TALLAHASSEE, Fla. (AP) -- Some Army reservists say they were disrespected by a sheriff's deputy who made racially derogatory remarks during a confrontation in a national forest.

The incident in the Apalachicola National Forest about 20 miles southwest of Tallahassee last week ended with three of the 12 soldiers getting $50 tickets.

The soldiers, most of whom are black and all but one of whom was in uniform, immediately filed a complaint with the Leon County Sheriff's Office. An internal review by the department a few days later cleared the deputy sheriff, one of two law enforcement officers involved.

A sheriff's official said Tuesday that it was the soldiers who acted rudely and inappropriately, not the law enforcement officers.

Advertisement





The other law officer is with the U.S. Forest Service. That federal agency is still conducting its review, according to spokeswoman Denise Rains.

"We've been looking very methodically into what happened," Rains said Tuesday.

Rains said the federal officer was not commenting on the case; the deputy sheriff did not return a phone call.

At a Tuesday press conference attended by the soldiers, the local branch of the National Association for the Advancement of Colored People and the Southern Christian Leadership Conference called the sheriff's review "incomplete and unacceptable."

Dale Landry of the NAACP, a retired Army sergeant first class, said he was troubled by the treatment of soldiers who have been in Iraq and those who are facing deployment.

"They're getting ready to deploy," Landry said. "Some may not come home. All they wanted to do was have a party for their families before they departed."
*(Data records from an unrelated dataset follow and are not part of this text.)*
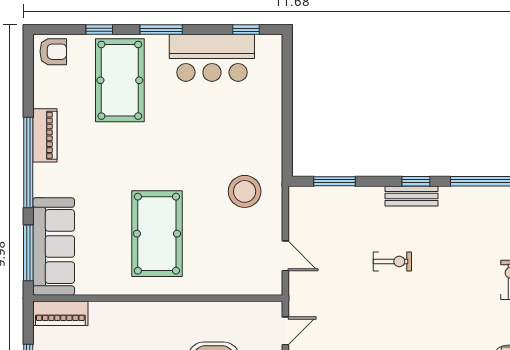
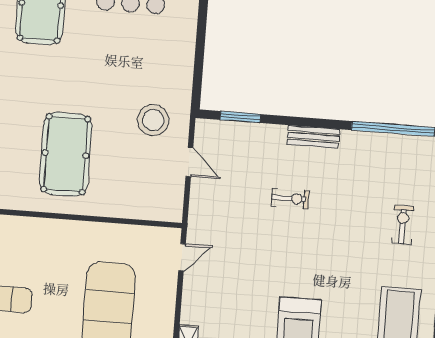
window: (416, 181) -> (319, 123), removed
door: (285, 256) -> (189, 162), moved

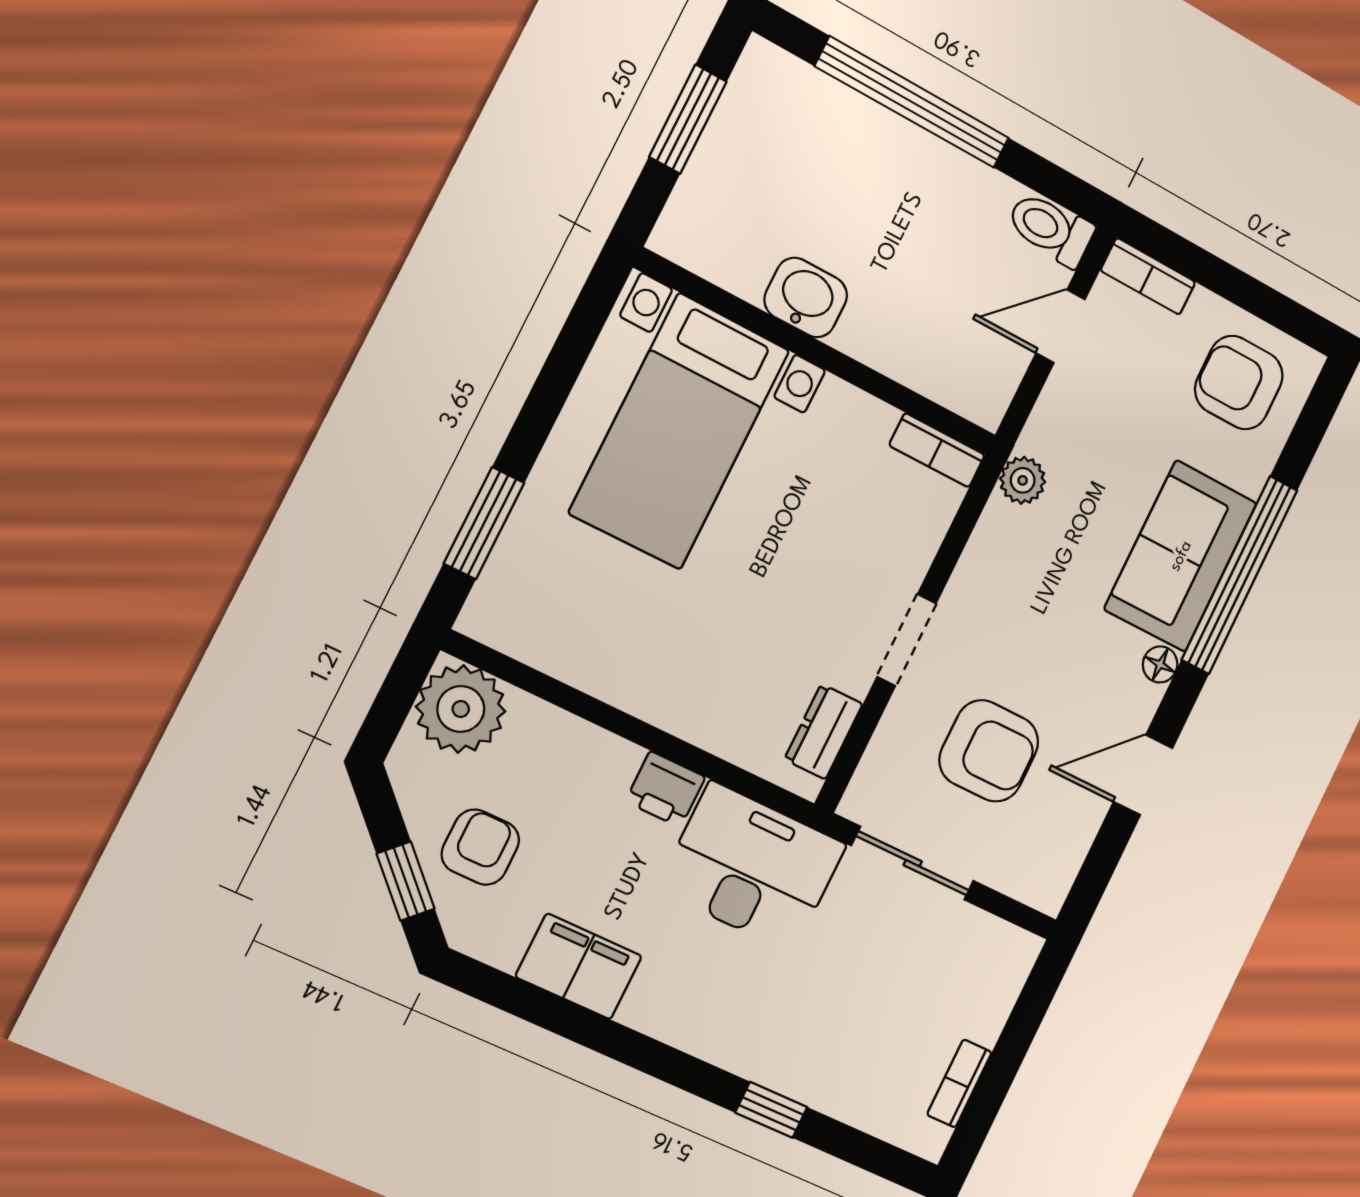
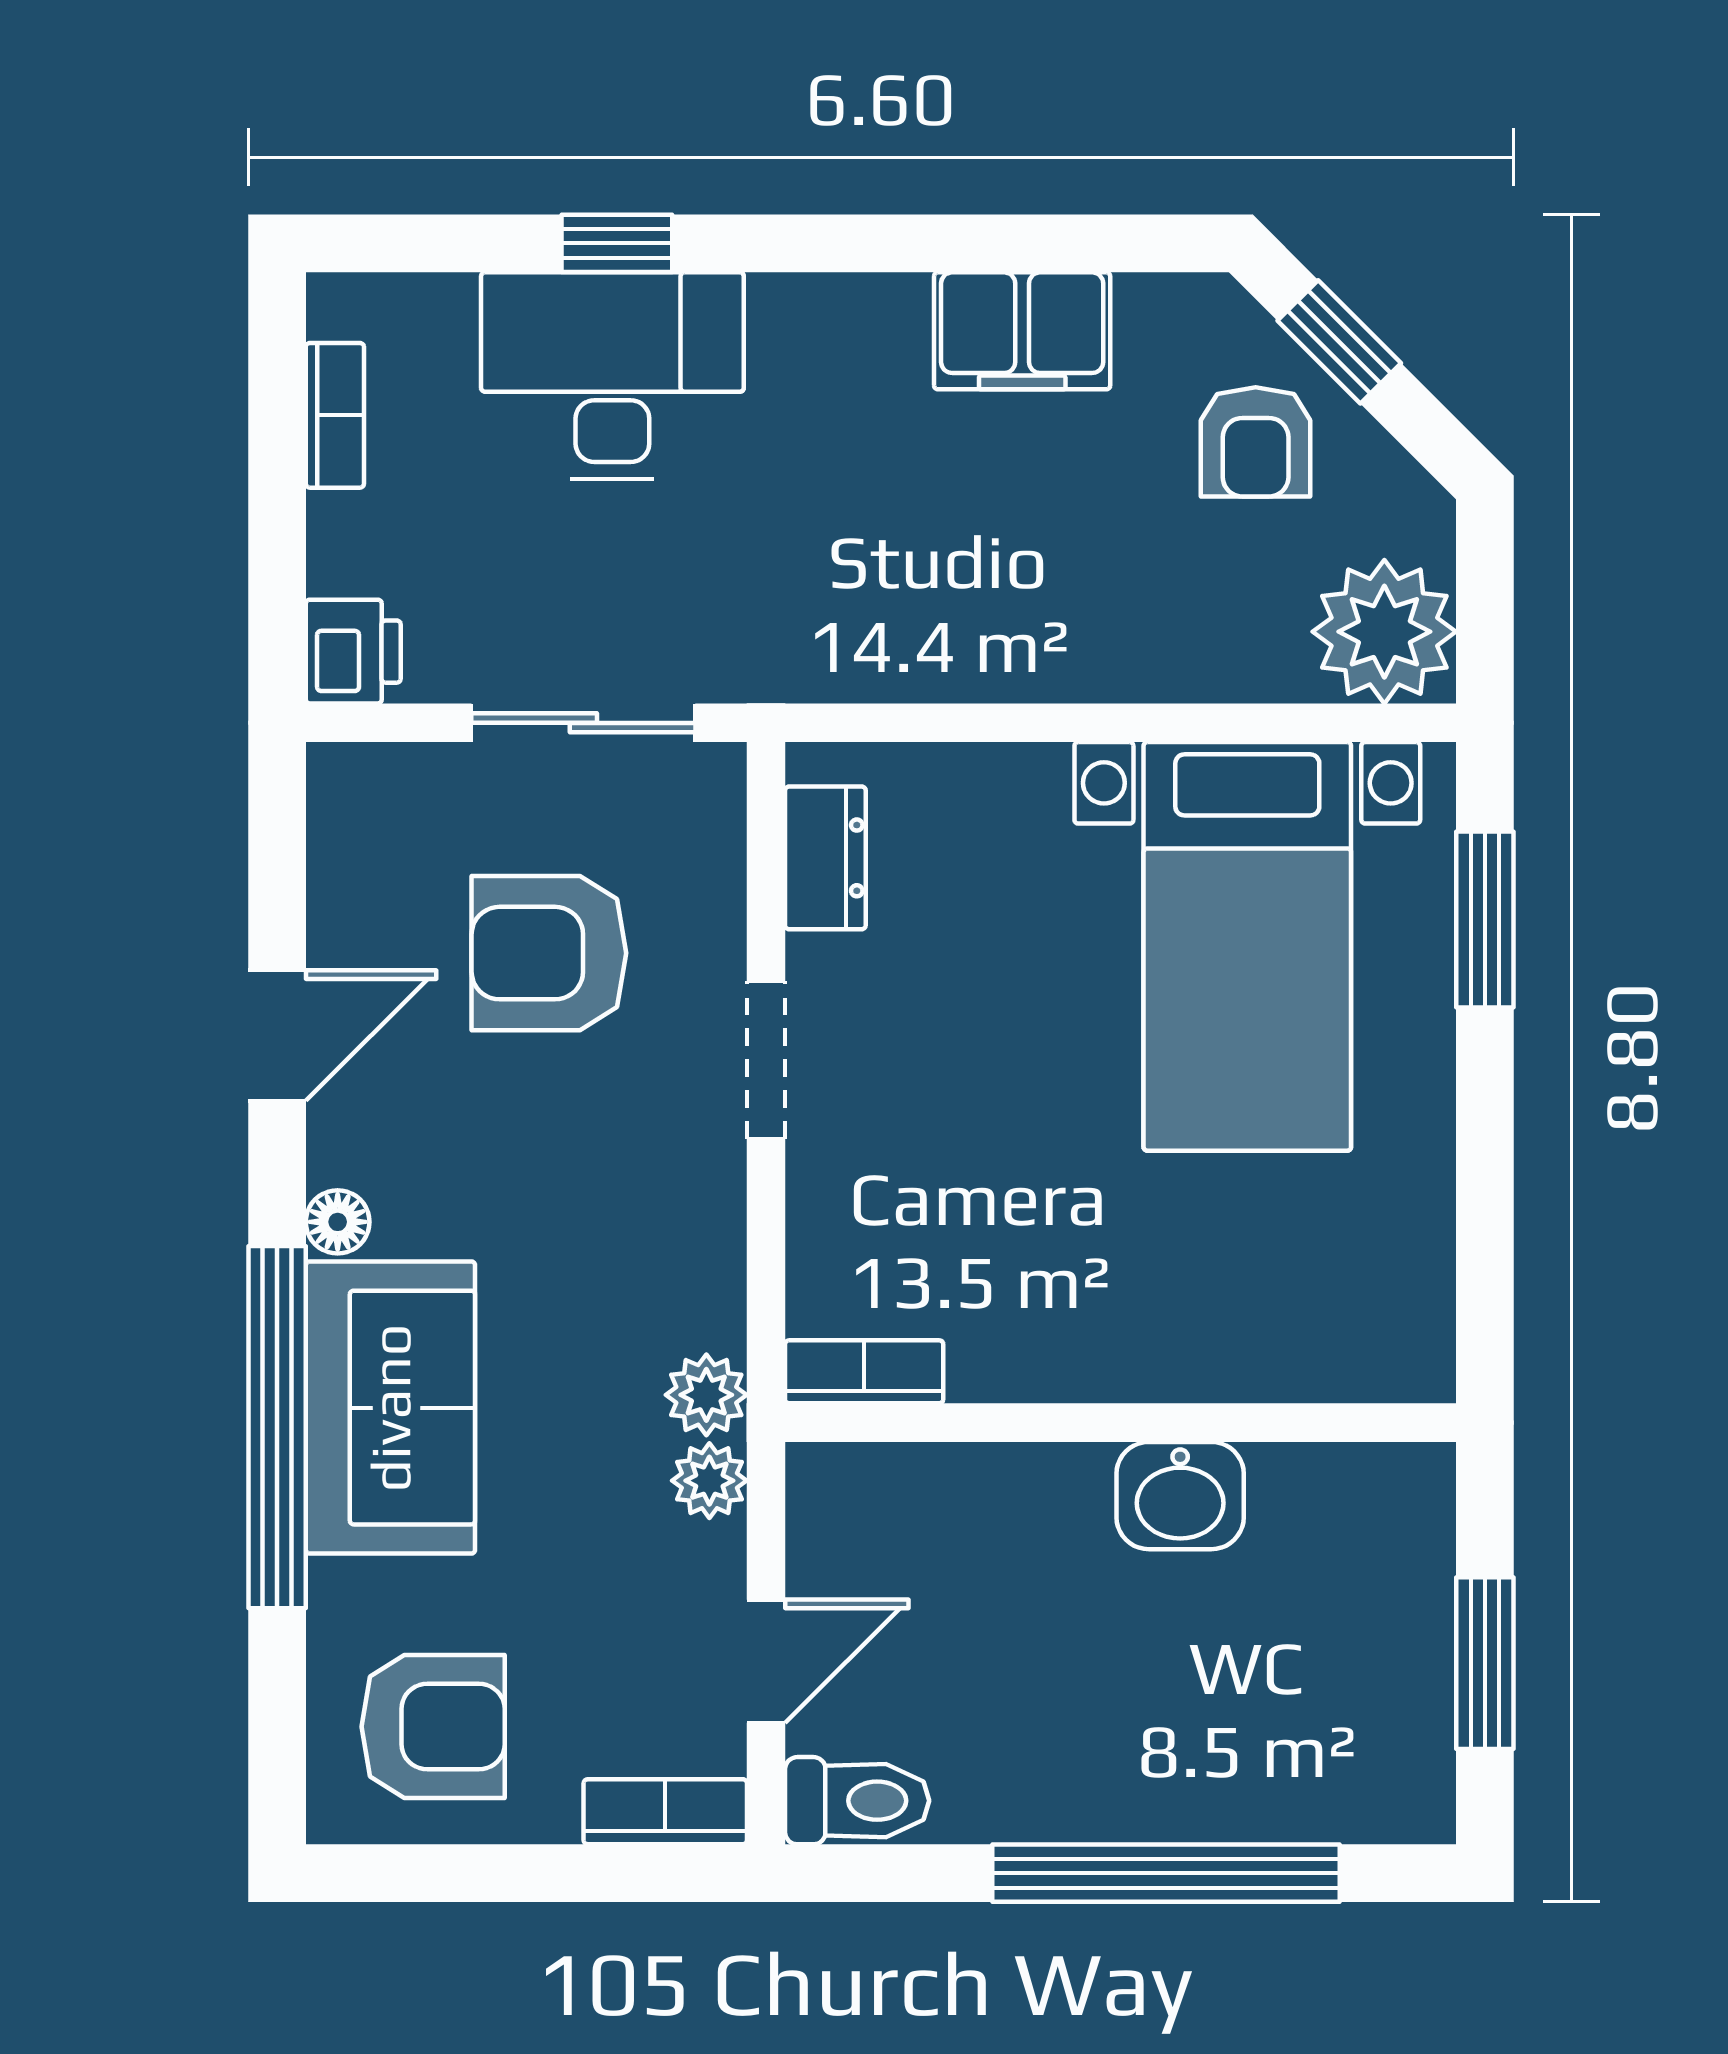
bed with nightstands: (680, 431) -> (1247, 946), moved, turned 180
plant: (1043, 435) -> (709, 1481), added
printer: (665, 789) -> (353, 652), moved, turned 90
desk: (752, 867) -> (612, 375), moved, turned 180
The soldiers, with the 351st Adjutant General Postal Company, said they were sent to Silver Lake Recreational Area to decide on a location for a family day picnic next month. They were in two military vehicles and one private truck.

The interaction between the soldiers, the sheriff's deputy and the Forest Service officer began when the soldiers drove by a drop box for a $3 entrance fee to the area.

The soldiers said Tuesday they didn't realize there was an entrance fee. But they also say that they were on official military business and were therefore exempt from the fee.

The soldiers who got the tickets were the ones driving the vehicles.

Staff Sgt. Michael Russ said it was clear from the beginning that the confrontation would be unpleasant.

"It's not about the tickets, it's about the total disrespect of a human being," Russ said. "It's not about it being disrespected for a soldier, it's about it being disrespect for a person."

Russ said the deputy asked him if he could read on a ninth-grade level. Another comment that the soldiers and the two civil rights groups said had racial overtones compared the soldiers' actions to behavior of people "from the projects."

"I'm 37 years old," Russ said. "I have never experienced anything like that in my life."

Sheriff's Maj. John Schmidt said the soldiers "blew" through a stop sign as they entered the recreation area and "immediately became argumentative, combative and rude" when the Forest Service officer stopped them.

The deputy's comments might seem inappropriate "on their face" but, taken in context, they did not rise to the level of misconduct, Schmidt said.

"There was absolutely nothing racial about the comments," Schmidt said.

© 2005 The Associated Press. All rights reserved. This material may not be published, broadcast, rewritten or redistributed. Learn more about our Privacy Policy.


----------



## Deuce (Sep 27, 2003)

How so damn typical....


----------